Effective cytokine gene therapy against an intracranial glioma using a retrovirally transduced IL-4 plus HSVtk tumor vaccine.

To explore the potential for molecular immunotherapies in the treatment of malignant gliomas, we evaluated the efficacy of subcutaneous tumor cell vaccines in the treatment of intracranial 9L tumors, using 9L gliosarcoma cell lines stably transduced with the murine interleukin-4 cDNA (9L-IL4), the herpes simplex virus-thymidine kinase cDNA (9L-Tk) or both (9L-IL4-Tk). The expression of multiple genes from a single transcript was achieved by incorporating internal ribosomal entry site (IRES) cassettes in the retroviral constructs. Subcutaneous immunization of rats with nonirradiated 9L-IL4 cells or 9L-IL4-Tk cells followed by treatment with ganciclovir (GCV) completely protected the animals from a subsequent intracranial challenge with wild-type 9L cells. In contrast, only 50% of animals immunized with 9L-Tk cells and 0% of 9L-neo immunized animals rejected the same challenge with wild-type 9L. More importantly, treatment of established (day 3) intracranial 9L tumors with genetically engineered tumor cells resulted in long-term survival (> 100 days) for 25-43% of 9L-IL4-Tk immunized animals and for 27% of nonirradiated 9L-IL4 immunized animals. In striking contrast, no 9L-Tk, 9L-neo or irradiated 9L-IL4 immunized animals survived for more than 33 days. As a marker of a cellular immune response, splenocytes from nonirradiated 9L-IL4, 9L-Tk or 9L-IL4-Tk immunized animals produced interferon-gamma (IFN-gamma) in greater amounts than those from 9L-neo immunized or Hank's balanced salts solution (HBSS) treated animals when stimulated with wild-type 9L in vitro. Our findings support the use of tumor cell vaccines expressing the IL-4 and HSVtk genes for the treatment of malignant gliomas.

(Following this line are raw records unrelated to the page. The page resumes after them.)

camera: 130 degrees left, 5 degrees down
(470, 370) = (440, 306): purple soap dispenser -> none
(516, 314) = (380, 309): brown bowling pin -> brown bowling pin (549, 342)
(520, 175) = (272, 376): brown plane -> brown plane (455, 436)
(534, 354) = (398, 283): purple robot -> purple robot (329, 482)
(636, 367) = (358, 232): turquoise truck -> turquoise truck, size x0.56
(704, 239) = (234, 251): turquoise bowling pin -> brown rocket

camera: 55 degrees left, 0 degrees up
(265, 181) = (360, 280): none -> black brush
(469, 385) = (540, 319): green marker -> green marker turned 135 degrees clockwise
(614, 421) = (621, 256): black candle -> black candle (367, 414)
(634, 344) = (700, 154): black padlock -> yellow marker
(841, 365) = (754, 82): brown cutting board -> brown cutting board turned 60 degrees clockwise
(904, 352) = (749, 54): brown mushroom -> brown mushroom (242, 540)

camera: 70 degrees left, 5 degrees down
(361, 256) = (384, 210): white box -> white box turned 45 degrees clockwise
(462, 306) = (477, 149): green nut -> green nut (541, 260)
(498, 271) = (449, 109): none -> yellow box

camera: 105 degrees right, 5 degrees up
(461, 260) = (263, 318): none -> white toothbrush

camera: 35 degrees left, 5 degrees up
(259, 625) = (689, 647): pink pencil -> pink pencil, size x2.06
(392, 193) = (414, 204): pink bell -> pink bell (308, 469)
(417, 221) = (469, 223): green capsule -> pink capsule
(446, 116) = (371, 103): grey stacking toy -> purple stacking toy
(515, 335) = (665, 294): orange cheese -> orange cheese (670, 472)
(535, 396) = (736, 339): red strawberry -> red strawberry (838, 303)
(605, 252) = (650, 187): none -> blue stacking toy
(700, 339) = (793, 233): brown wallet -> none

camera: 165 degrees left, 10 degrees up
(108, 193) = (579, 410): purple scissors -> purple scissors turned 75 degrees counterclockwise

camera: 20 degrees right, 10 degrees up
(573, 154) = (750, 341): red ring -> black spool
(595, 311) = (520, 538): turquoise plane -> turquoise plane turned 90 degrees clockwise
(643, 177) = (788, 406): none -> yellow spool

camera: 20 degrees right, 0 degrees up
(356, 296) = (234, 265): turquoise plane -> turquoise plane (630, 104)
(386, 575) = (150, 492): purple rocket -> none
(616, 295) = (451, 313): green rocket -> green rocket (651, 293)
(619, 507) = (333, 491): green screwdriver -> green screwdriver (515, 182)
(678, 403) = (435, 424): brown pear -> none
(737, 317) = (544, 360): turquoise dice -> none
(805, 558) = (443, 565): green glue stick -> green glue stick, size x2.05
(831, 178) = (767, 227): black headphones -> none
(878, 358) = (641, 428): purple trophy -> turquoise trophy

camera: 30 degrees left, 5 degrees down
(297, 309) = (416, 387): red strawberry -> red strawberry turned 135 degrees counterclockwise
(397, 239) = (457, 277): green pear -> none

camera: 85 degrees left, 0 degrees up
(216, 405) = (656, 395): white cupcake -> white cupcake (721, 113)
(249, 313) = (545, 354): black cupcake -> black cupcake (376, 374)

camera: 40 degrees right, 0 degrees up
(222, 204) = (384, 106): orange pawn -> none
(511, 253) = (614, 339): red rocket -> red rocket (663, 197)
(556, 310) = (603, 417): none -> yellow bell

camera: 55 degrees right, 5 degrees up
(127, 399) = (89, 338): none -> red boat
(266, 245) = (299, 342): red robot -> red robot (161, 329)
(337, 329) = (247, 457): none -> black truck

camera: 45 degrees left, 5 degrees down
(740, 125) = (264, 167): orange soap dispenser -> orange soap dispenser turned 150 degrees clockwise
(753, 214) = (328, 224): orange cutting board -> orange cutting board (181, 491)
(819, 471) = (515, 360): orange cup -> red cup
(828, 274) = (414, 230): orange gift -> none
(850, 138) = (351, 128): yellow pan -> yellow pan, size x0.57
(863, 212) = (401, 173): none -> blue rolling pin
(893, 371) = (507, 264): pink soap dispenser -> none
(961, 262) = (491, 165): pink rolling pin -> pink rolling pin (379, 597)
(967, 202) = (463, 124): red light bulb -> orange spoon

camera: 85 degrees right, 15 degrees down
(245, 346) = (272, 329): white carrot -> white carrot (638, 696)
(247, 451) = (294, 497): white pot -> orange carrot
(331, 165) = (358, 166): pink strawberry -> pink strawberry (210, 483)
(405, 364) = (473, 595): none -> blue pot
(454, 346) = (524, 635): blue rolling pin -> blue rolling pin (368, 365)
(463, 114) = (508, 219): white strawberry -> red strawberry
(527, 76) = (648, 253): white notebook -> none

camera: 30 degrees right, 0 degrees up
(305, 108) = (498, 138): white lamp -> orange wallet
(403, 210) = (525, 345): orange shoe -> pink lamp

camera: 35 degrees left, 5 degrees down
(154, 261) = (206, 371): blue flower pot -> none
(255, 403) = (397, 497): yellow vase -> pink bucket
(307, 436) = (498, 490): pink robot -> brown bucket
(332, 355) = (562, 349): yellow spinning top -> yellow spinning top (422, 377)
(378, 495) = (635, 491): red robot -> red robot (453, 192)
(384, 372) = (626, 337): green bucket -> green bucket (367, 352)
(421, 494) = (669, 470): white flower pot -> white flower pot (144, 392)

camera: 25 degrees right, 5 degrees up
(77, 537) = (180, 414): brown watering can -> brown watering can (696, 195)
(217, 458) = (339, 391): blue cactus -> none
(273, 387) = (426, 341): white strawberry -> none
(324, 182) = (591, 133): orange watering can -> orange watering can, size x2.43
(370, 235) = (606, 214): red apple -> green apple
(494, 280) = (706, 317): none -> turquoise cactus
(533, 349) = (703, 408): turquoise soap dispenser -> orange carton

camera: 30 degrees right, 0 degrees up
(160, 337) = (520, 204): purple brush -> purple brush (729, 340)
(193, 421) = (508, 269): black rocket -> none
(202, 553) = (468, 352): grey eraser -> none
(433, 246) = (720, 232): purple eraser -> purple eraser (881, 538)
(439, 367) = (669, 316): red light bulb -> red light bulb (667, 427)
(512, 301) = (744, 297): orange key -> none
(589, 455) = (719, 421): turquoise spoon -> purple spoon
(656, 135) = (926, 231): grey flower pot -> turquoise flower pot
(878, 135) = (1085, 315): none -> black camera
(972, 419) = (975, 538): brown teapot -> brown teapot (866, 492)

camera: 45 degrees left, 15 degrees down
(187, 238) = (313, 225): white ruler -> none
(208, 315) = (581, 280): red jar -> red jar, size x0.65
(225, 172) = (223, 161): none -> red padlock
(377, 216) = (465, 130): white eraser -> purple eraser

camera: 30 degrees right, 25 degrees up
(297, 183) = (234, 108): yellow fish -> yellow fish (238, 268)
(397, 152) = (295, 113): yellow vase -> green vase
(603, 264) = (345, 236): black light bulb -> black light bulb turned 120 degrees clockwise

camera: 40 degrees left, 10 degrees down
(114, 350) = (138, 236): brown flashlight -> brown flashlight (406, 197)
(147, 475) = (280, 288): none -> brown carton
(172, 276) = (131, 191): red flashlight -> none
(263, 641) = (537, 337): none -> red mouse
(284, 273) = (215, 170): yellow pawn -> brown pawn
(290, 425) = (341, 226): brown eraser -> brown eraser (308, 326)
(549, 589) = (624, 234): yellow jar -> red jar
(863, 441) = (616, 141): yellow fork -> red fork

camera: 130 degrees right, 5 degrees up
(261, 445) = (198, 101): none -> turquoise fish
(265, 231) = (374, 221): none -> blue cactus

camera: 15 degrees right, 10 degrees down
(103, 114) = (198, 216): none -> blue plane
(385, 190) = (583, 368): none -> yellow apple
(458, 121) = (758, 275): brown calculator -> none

Cytokine gene therapy of gliomas: effective induction of therapeutic immunity to intracranial tumors by peripheral immunization with interleukin-4 transduced glioma cells.

To provide a means for comparing strategies for cytokine gene therapy against intracranial (i.c.) tumors, we generated rat gliosarcoma 9L cells transfected with interleukin-4 (9L-IL4), interleukin-12 (9L-IL12), granulocyte-macrophage colony-stimulating factor (9L-GMCSF) or interferon-alpha (9L-IFNalpha). To simulate direct and highly efficient cytokine gene delivery, cytokine transfected 9L tumors were implanted i.c. into syngeneic rats. i.c. injection led to tumor-outgrowth in the brain and killed most animals, whereas these cell lines were rejected following intradermal (i.d.) injection. Cytokine-expressing i.c. 9L tumors, however, had a greater degree of infiltration by immune cells compared with control, mock-transfected 9L-neo, but to a lesser degree than i.d. cytokine-expressing tumors. Tumor angiogenesis was suppressed in cytokine-transfected tumors. In a prophylaxis model, i.d. vaccination with 9L-IL4 resulted in long-term survival of 90% of rats challenged i.c. with parental 9L; whereas 40% of 9L-GM-CSF, 40% of 9L-IFNalpha and 0% of 9L-IL12-immunized rats were protected. In a therapy model (day 3 i.c. 9L tumors), only i.d. immunization with 9L-IL4 had long-term therapeutic benefits as 43% of rats survived >100 days. These data indicate that peripheral immunization with 9L-IL4 had the most potent therapeutic benefit among various cytokines and approaches tested against established, i.c. 9L tumors.